Saprophyte: a plant that feeds on dead organic matter.
Sarcotesta: fleshy testa.
Scale: reduced leaves that are usually sessile and seldom green; sometimes epidermal outgrowths if disc-like or flattened.
Scarification: scratching of seed coverings to allow gas exchange and water uptake to enhance germination.
Scurfy: clothed in bran-like scales, eg. fruit of sapodilla.
Seed coat: the outer protective layer of a seed that develops from the integument of the ovule, testa.
Senescence: an active developmental process in which cellular structures and macromolecules are broken down and translocated away from the senescing organ (typically leaves) to actively growing regions that serve as storage sinks.
Sepal: one of the parts of a calyx or outer set of flower parts; may be separate or united to another sepal.
Scion: part of a plant which will be budded or grafted onto a rootstock.
Serrate: having sharp saw-like teeth pinted towards the apex.
Sessile: without a stalk.
Sieve elements: phloem cells that conduct sugars and other organic materials from their sites of synthesis to other areas throughout the plant.
Simple fruit: one that ripens from a single ovary.
Spadix: spike with a thickened fleshy axis eg coconut palm.
Spathe: large bract at the base of a spadix, enclosing it (at least initially) as a sheath.
Spike: type of inflorescence having sessile flowers on a long common axis.
Sport: an unusual vegetative form resulting from a mutation or somatic segregation; may be part or all of a plant.
Spur: short stubby lateral branches that grow from the branches of several fruiting species and produce fruits for 2-4 years, eg apples and peaches.
Stamen: sporophyll within the flower; in angiosperms, the floral organ that bears pollen.
Staminate: having pollen-bearing stamens only, on flowers or inflorescences or individual plants of a dioecious species; male.
Staminode: an aborted or rudimentary stamen in which the anther does not develop and remains sterile.
Stem cells: uncommitted slowly dividing initial cells that produce all the cells in the meristem and thus all the cells in the entire plant.
Stenospermocarpy: the production of aborted or incompletely developed seeds following fertilization, with subsequent normal fruit development., eg some varieties of seedless grapes.
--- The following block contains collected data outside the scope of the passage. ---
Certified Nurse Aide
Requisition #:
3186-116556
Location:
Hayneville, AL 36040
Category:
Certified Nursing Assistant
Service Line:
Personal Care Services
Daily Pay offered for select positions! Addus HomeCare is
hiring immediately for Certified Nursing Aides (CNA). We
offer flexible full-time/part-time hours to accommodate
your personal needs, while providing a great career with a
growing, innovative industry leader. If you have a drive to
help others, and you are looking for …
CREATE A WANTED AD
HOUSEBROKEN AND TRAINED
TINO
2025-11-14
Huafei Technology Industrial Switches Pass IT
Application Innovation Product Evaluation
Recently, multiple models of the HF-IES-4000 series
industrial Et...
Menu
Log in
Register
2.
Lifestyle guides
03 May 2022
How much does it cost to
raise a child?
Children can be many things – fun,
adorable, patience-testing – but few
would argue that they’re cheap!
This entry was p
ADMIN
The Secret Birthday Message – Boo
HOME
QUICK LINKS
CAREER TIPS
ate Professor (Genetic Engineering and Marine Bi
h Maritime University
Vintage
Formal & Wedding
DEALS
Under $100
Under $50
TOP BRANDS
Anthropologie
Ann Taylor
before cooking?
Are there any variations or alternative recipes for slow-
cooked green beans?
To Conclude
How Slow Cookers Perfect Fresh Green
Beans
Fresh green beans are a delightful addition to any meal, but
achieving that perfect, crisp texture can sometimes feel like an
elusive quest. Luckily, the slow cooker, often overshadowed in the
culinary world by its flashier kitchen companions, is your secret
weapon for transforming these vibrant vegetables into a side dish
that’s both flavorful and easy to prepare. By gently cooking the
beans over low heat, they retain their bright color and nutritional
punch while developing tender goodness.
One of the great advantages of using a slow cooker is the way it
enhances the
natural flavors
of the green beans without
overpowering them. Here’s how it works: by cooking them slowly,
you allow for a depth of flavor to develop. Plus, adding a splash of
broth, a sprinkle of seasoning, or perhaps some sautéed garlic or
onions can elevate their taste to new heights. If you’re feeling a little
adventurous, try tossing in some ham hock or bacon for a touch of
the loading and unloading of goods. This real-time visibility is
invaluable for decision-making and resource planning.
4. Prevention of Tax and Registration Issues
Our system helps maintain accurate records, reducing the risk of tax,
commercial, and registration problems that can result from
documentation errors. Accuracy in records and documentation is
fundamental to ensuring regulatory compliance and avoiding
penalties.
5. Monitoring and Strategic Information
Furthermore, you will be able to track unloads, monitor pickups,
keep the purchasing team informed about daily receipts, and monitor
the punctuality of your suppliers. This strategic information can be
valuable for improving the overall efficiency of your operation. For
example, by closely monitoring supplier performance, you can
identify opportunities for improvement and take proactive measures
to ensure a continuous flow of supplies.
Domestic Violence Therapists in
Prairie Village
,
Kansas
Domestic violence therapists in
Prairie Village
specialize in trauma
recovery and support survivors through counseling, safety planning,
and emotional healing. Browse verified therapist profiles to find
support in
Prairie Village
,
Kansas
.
Stigma: pollen-receptive part of a pistil, often enlarged and sticky, usually at the tip of the style.
Stipule: one of a pair of lateral appendages at the base of a leaf petiole.
Stolon: large, indeterminate underground stem that produces roots at intervals capable of giving rise to a new plant.
Stoma: microscopic pore in leaf epidermis surrounded by a pair of guard cells. They regulate the gas exchange (water, oxygen and carbon dioxide) of leaves by controlling the dimension of the stomatal pore; mostly on the under side in dicots and conifers but both with monocots.
Stratification: moist, cold storage.
Style: the narrow upper part of ovary that supports the stigma.
Suberin: a complex of fatty substances present in the wall of cork tissue that waterproofs it and renders it more resistant to decay.
Suckers: many stems arising from the base of a tree or shrub and gradually spreading the diameter of the basal area.
Superior ovary: an ovary with the flower parts growing from below it.
Surfactant: a detergent, adjuvant or other surface-active agent that enhances penetration and action of applied chemicals.
Suture: pre-detemined line along which a carpel of a dehiscent fruit opens.